Are Non-Native New Yorkers Better New Yorkers?
“Commuters give the city its tidal restlessness,” EB White wrote in his famous 1948 essay “Here is New York.” “[N]atives give it solidity and continuity; but the settlers give it passion.” Whoa boy. Times columnist Clyde Haberman mentioned the quote to outgoing Miss America Mallory Hagan, who received local attention because she lived in Brooklyn—the first Miss America to hail from our borough. She hadn’t heard the quote before (womp womp), but she agreed with its sentiment. “I almost feel bad for people who are born and raised here,” she told the columnist, “because you’ll never understand how the outsider feels about New York City. People look at this place as a dream machine, as an opportunity to escape whatever their current reality is. They look at it like it’s magical… people look at this place and dream about coming here. And people who have grown up here will never understand what that feels like.”
Um, as a born-and-raised Brooklynite, that’s sweet of her to feel so bad for me, but I don’t really need or want her pity. I can ride the subway over the Manhattan Bridge at magic hour and appreciate the way the light glitters off the skyscrapers, too! I can feed off the energy of pedestrian swarms pushing past each other, as well! I can hop from reading to play to bar to bed, also! “The city makes up for its hazards and its deficiencies by supplying its citizens with massive doses of a supplementary vitamin,” White also wrote in his essay: “the sense of belonging to something unique, cosmopolitan, mighty and unparalleled.” I get that, despite where my parents raised me.
White and Hagan seem to be talking about starry-eyed transplants who come looking to make it here to prove they can make it anywhere. Sure, those people exist, and their accomplishments do help to make the city the vibrant place it is. Others, like Hagan, come here and split (or, heck, even stay), their accomplishments unclear.
This strikes me as transplant apologism run amok; ask most native New Yorkers who make the city great and they won’t cite the recently arrived flyovers “finding themselves” amid the wonder those of us raised here found long ago. Listen: these are all just stereotypes, broad generalizations meant to inflate our own worth at the expense of others. Anecdotally, I know lots of locals starting businesses, playing in bands, showing art in galleries, plotting ways to connect their communities to cultural expression. And I know lots of other people from outside the city who’ve relocated here to do the same.

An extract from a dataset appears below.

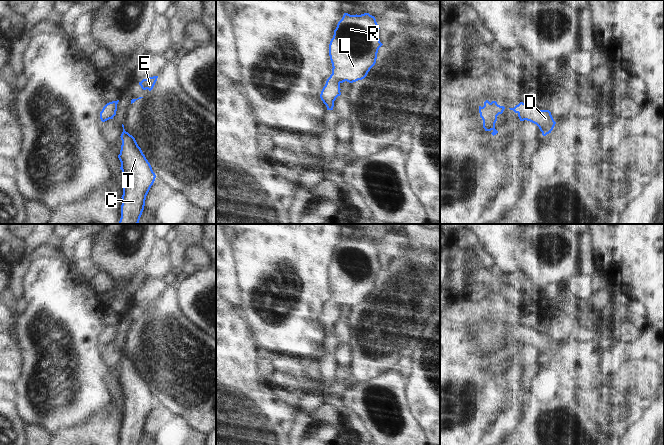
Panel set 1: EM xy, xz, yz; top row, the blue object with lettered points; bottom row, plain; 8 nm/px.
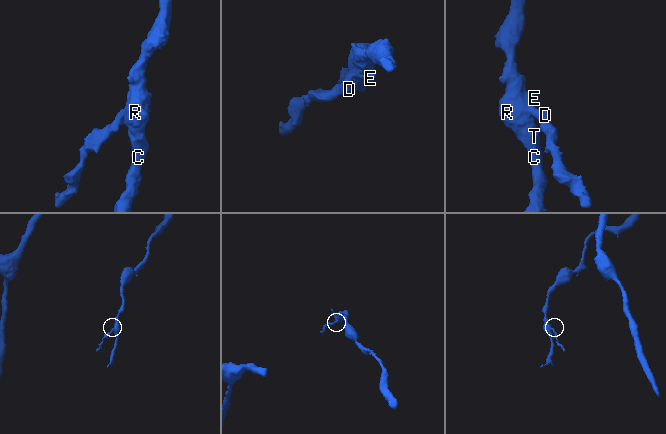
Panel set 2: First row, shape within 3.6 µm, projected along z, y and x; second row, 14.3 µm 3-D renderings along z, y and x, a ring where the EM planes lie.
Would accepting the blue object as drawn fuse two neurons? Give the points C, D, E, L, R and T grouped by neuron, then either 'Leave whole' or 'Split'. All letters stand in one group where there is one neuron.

People passionate about New York give the city its passion, and they come from anywhere. Those like Hagan, who show up for a few years before moving to Los Angeles of all places, “looking to get into television in some form or another,” who set up their Times interview at a local chain restaurant, whose favorite spots in her neighborhood, Windsor Terrace, were boring even for a neighborhood not known for being hip or chic—Connecticut Muffin? Her dry cleaner?—don’t. They revel in a romanticism that’s not particularly productive. Let’s say I feel sorry for Hagan: while the rest of us stay here to make some meaningful contribution to where we live, she’s off to La La Land, rootless and unmoored.